#### [Work order]
Stop at the line containing "Pneumatisch handgereedschap": write out every line from the beginning of the entries up to and including it, minus the pictures.
= Beginning of Section =
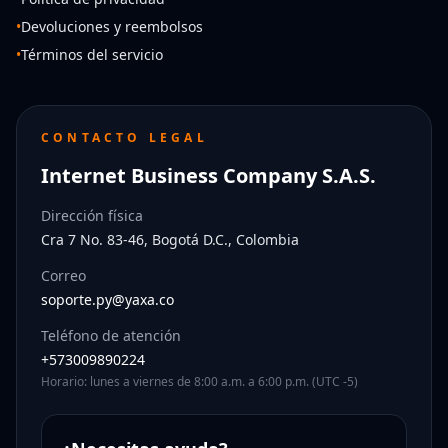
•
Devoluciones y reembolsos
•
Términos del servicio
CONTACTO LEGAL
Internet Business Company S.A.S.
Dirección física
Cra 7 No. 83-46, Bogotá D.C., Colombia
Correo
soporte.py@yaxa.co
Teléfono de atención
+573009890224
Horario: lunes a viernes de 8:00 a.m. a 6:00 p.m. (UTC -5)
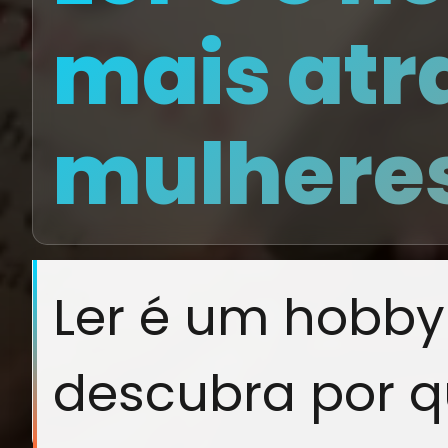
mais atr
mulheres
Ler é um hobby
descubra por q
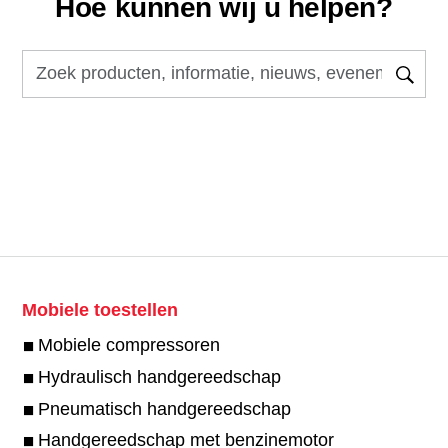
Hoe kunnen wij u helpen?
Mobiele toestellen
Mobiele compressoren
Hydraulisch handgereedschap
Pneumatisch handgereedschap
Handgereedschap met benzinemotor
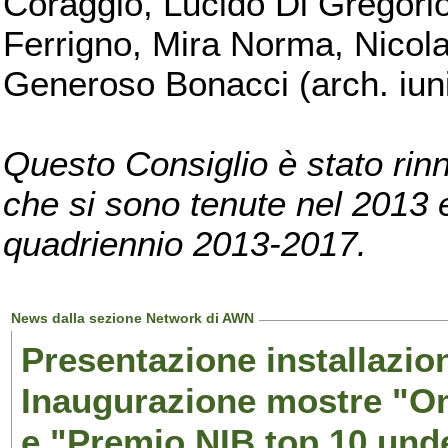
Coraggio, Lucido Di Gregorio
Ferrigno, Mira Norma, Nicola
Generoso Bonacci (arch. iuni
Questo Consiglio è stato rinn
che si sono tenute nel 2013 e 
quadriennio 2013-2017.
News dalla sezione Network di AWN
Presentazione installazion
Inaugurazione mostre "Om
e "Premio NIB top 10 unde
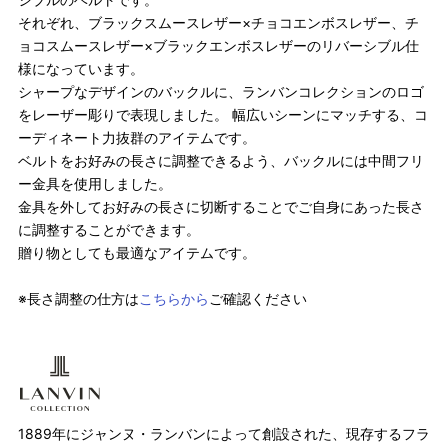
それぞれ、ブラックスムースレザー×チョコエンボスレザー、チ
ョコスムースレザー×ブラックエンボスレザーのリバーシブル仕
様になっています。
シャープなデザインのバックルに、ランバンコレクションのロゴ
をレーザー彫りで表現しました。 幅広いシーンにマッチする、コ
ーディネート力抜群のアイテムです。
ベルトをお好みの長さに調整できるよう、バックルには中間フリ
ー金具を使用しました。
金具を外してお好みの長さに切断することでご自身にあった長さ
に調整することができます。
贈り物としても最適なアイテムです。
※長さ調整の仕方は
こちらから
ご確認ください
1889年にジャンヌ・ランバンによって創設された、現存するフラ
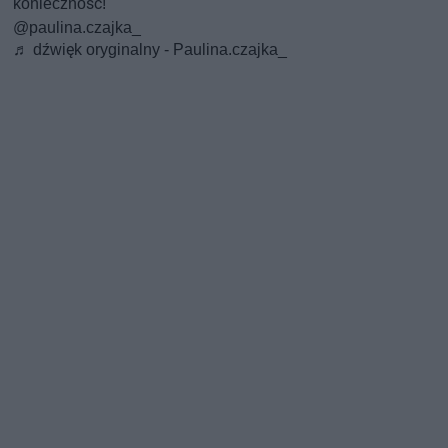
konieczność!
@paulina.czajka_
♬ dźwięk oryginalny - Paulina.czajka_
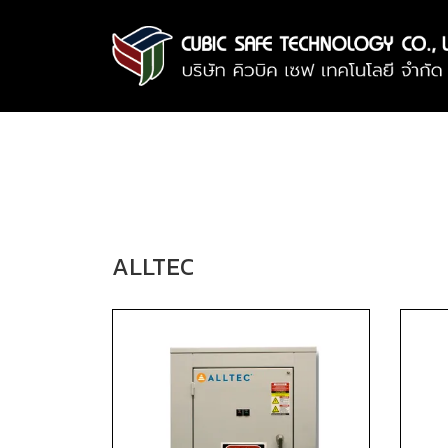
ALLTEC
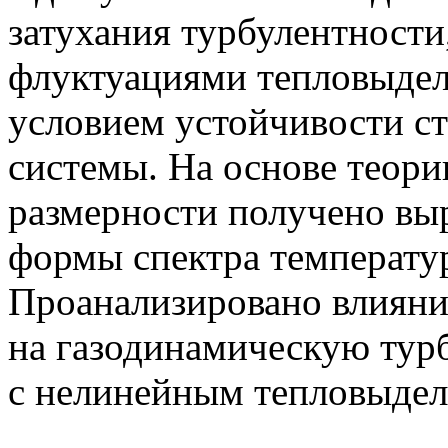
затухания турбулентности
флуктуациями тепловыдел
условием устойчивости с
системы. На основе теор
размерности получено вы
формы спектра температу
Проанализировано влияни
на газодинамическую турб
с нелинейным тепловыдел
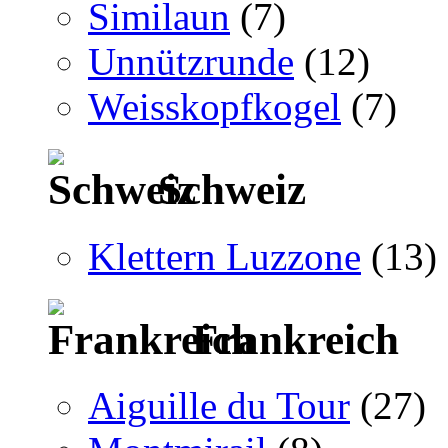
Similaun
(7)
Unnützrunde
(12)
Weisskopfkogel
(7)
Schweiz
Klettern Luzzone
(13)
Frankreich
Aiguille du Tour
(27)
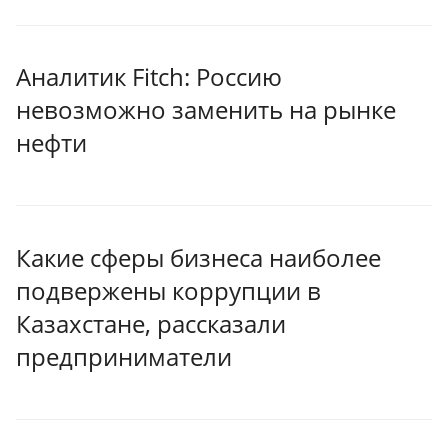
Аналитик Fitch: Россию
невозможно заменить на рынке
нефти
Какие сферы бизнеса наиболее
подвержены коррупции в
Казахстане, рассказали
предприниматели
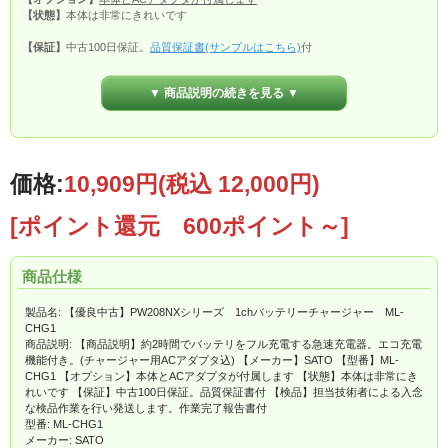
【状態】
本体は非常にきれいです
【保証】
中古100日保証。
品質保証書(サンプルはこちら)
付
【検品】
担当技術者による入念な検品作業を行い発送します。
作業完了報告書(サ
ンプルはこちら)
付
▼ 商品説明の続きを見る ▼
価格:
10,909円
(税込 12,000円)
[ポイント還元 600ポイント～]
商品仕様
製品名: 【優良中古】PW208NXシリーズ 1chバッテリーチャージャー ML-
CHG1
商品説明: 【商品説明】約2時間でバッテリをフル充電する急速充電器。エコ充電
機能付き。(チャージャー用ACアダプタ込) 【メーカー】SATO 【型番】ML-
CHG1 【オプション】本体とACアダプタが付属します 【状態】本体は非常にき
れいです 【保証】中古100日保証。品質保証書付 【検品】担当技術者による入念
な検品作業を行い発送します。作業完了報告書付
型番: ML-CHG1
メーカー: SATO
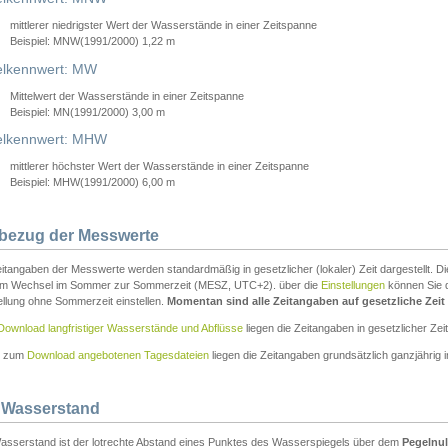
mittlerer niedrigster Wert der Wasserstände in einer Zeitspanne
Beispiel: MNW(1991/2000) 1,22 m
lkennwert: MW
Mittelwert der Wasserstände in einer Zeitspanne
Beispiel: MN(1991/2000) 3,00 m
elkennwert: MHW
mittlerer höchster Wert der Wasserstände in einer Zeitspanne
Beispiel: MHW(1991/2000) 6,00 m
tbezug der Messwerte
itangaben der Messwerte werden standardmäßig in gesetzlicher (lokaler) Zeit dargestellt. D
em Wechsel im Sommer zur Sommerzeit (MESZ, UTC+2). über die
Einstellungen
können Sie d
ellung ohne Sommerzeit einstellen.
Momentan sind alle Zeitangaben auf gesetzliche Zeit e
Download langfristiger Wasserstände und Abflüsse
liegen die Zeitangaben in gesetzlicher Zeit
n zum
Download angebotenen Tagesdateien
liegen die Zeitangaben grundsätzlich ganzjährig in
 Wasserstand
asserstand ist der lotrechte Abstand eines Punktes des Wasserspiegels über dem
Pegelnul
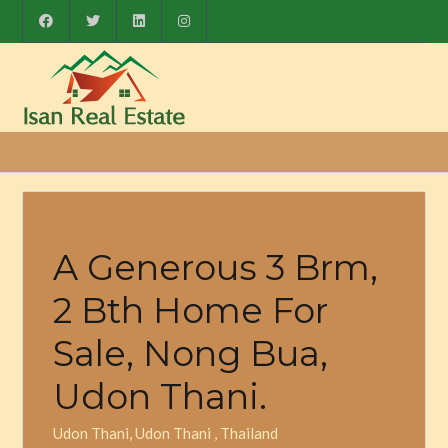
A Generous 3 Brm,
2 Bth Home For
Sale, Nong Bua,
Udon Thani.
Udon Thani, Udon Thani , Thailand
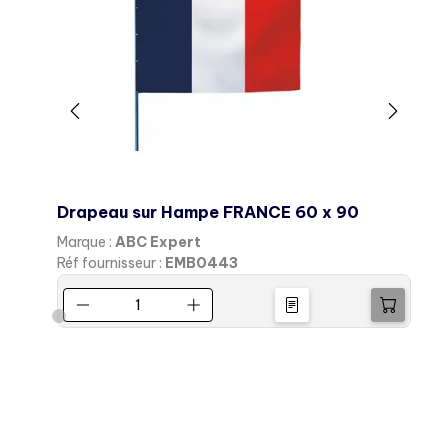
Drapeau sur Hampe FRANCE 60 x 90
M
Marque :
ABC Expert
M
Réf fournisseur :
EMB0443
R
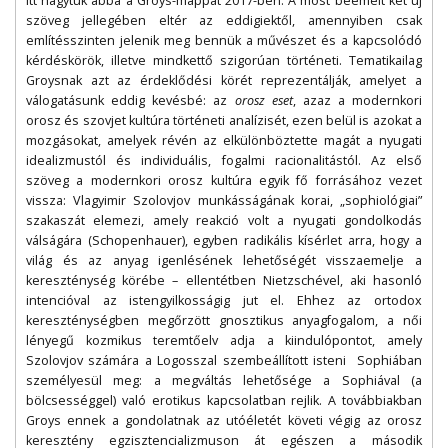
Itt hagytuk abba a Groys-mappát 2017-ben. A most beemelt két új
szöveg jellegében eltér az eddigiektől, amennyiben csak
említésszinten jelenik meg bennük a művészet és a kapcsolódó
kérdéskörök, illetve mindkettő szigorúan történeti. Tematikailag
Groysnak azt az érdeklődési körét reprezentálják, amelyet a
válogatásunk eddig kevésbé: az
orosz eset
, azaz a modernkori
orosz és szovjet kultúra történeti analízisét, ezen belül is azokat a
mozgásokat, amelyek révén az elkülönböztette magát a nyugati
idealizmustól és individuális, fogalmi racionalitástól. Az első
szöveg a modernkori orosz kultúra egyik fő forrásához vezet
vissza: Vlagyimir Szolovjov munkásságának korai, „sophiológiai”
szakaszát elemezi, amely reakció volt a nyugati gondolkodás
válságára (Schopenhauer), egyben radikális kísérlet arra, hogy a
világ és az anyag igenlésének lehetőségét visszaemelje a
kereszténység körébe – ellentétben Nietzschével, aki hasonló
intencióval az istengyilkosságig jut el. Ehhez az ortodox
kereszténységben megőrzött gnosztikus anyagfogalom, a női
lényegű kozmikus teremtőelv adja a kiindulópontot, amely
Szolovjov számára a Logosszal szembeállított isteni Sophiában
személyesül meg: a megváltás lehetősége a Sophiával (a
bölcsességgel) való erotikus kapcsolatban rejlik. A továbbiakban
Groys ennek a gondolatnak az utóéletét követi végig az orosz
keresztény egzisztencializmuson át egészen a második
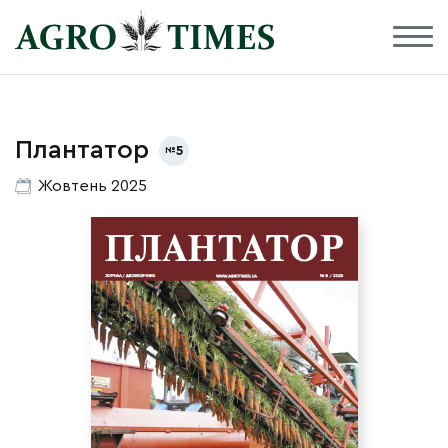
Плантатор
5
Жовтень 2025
= End of Section =
#### [Expected output]
•
Devoluciones y reembolsos
•
Términos del servicio
CONTACTO LEGAL
Internet Business Company S.A.S.
Dirección física
Cra 7 No. 83-46, Bogotá D.C., Colombia
Correo
soporte.py@yaxa.co
Teléfono de atención
+573009890224
Horario: lunes a viernes de 8:00 a.m. a 6:00 p.m. (UTC -5)
mais atr
mulheres
Ler é um hobby
descubra por q
Hoe kunnen wij u helpen?
Mobiele toestellen
Mobiele compressoren
Hydraulisch handgereedschap
Pneumatisch handgereedschap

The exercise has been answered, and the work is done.